Gender fluid is an identity that seems to be regularly mistaken. Gender fluid refers to a gender which varies over time. A gender fluid person may at any time identify as male, female, neutrois, or any other non-binary identity, or some combination of identities. It is a gender identity which can be described as a mix of boy and girl. A person who is Gender Fluid may always feel like a mix of the two traditional genders but may feel more boy some days, and more girl other days. Being Gender Fluid has nothing to do with which set of genitalia one has, nor their sexual orientation. It is solemnly as what they feel like inside, and gender fluid people never seem to stick with a single gender identity.
Many celebrities consider themselves genderfluid, such as Miley Cyrus, Tilda Swinton, DJ Ruby Rose, and Andrej Pejić. Standards for each gender has been ever evolving, from more intense beliefs, to sneaky yet still beliefs.
One of the main misconceptions for people who are gender fluid is that their gender is nonexistent, however, an individual who is gender fluid experiences a constant shift between the gender spectrums. There are some people who fall under the Trans spectrum that do not feel dysphoric about their gender, but it is well known that most do. Gender Dysphoria is a feeling of your physical body not matching up with how you feel internally that it should be. Many people would describe the feeling of dysphoria in many different ways, though all of the ways that it is described make it clear that it is a negative feeling.
Many people who are gender fluid will date bisexual or pansexual people, those who are attracted to two genders or are attracted to people no matter what gender they are. Some people who are gender fluid will use pronouns other than he/him or she/her. Some will use the gender-neutral they/them, or another term that they choose and use regularly. Along with different pronouns, sometimes they will use gender-neutral terms for themselves while dating. Instead of having their significant other calling them their boyfriend/girlfriend, they will term such as “date mate” or even a term as simple as “partner” or “significant other”.
Many people who are gender fluid will often dress and appear as unisex or androgynous, though in some cases they will decide to mix objects that most would place within gender categories. A good example of that would be someone who decides to wear masculine appearing clothing, with makeup or another part of themselves appearing feminine.
It is recommended that when coming across a genderfluid person, that you politely ask what pronouns they would like to be referred as. Some people who experience fluid gender don’t use the word “genderfluid” for themselves. Some people with fluid genders call themselves by a word such as genderqueer, bigender, multigender, polygender, or other words. This can be because the people haven’t seen the word “genderfluid,” or it can be because they don’t think it describes them well. It’s important to understand that each person has the right to decide what to call their gender identity and that they’re the only one who can do that.
Some genderfluid people find that their environment does not influence their gender identity to change. They find that their gender fluidity is unpredictable and happens randomly.
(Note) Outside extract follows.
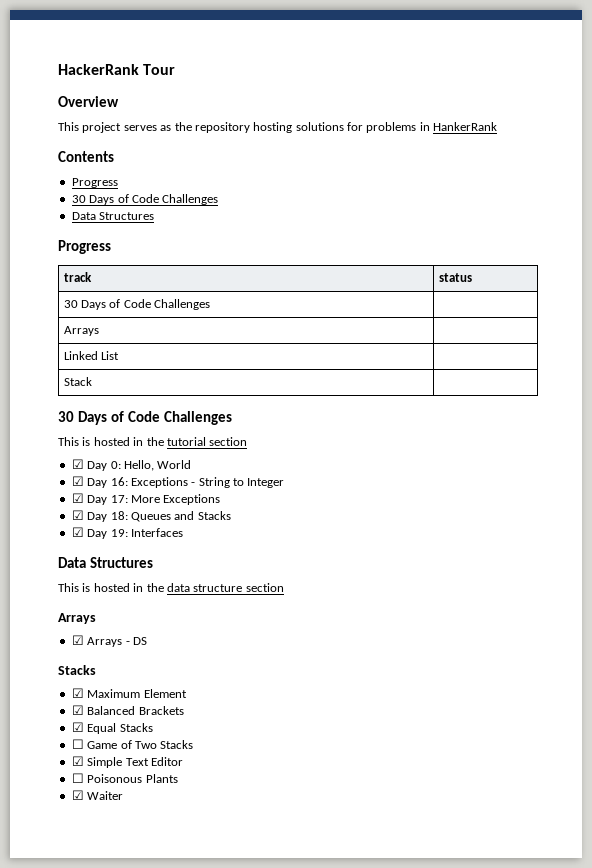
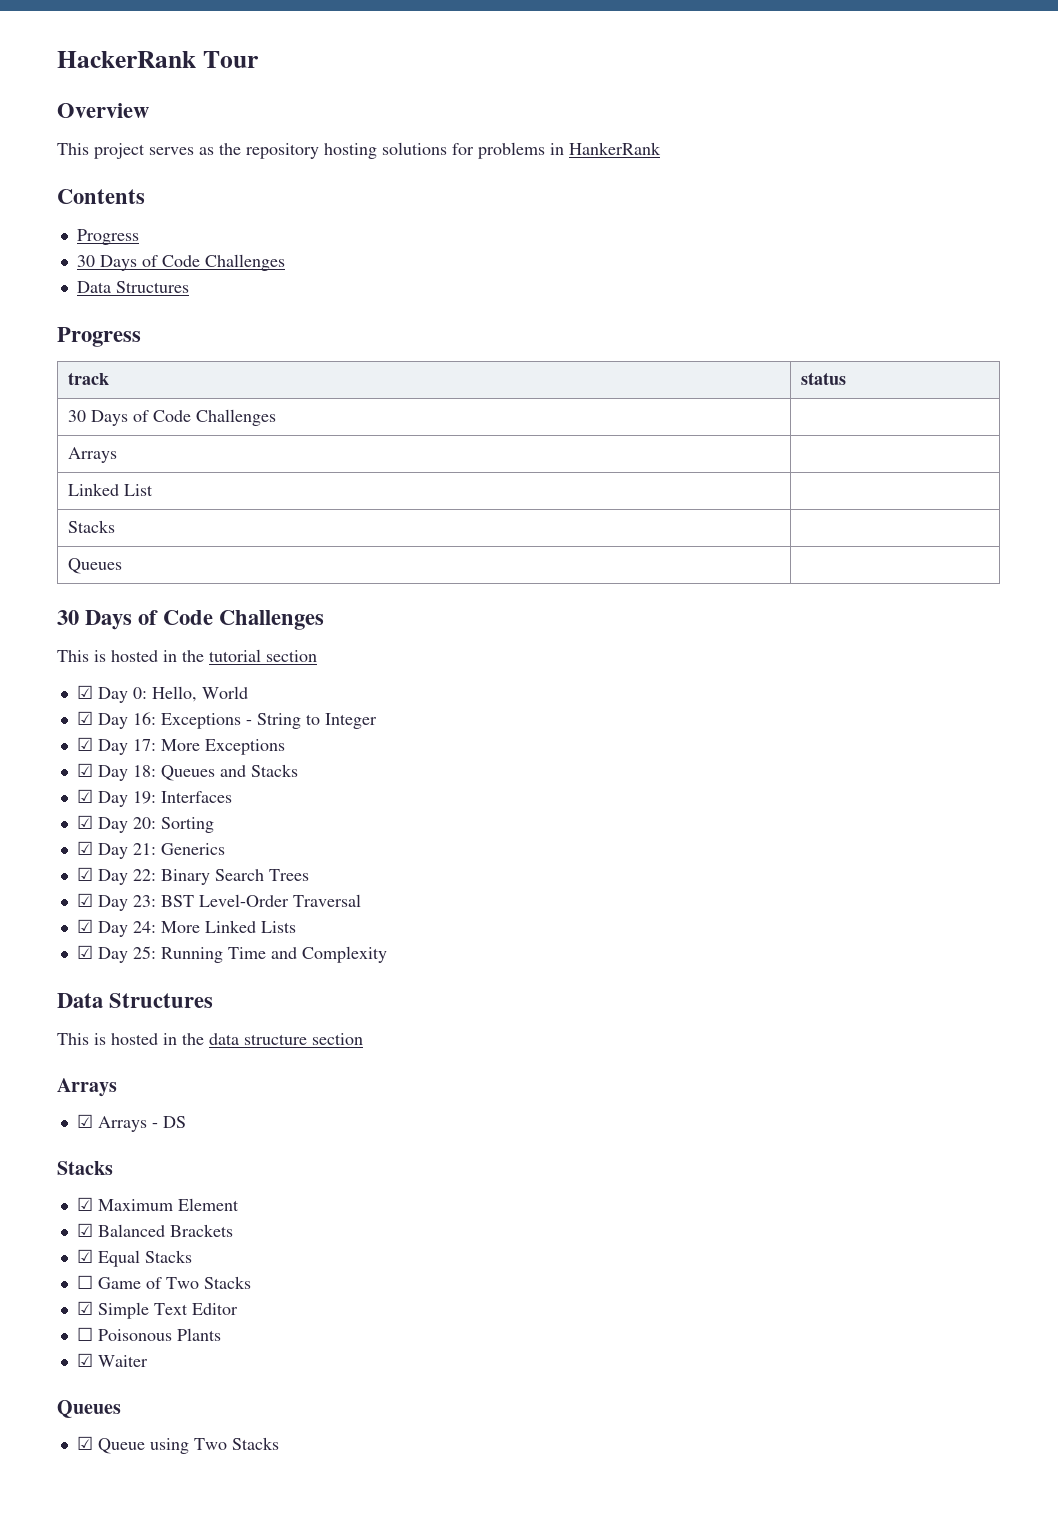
[63,377,92,386] Stack -> [67,520,115,533] [67,558,122,574] Stacks | // Queues
(183, 532) none -> [76,815,214,833] [76,841,225,859] [76,867,309,885] [76,893,361,911] [76,919,296,937] [76,945,387,963] // ☑ Day 20: Sorting // ☑ Day 21: Generics // ☑ Day 22: Binary Search Trees // ☑ Day 23: BST Level-Order Traversal // ☑ Day 24: More Linked Lists // ☑ Day 25: Running Time and Complexity
(124, 795) none -> [57,1400,121,1418] [76,1436,279,1454] // Queues // ☑ Queue using Two Stacks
Other genderfluid people find that their gender changes depending on the situation, and is influenced by inside or outside sources. For genderfluid people who think their changes in gender might have to do with their menstrual cycle, they think it might be caused by how the natural hormone levels rise and fall during that cycle. It’s possible that a person might think that they tend to feel male during their periods even if that’s only rarely the case for them because the incongruence of that situation would feel noticeable and memorable.
The biggest thing to keep in mind for both sides of a relationship with someone who is gender fluid, whether that relationship is platonic or romantic, is being honest with each other about who you are and what you are looking for. Being open with a significant other can really be better for both people involved than one might think.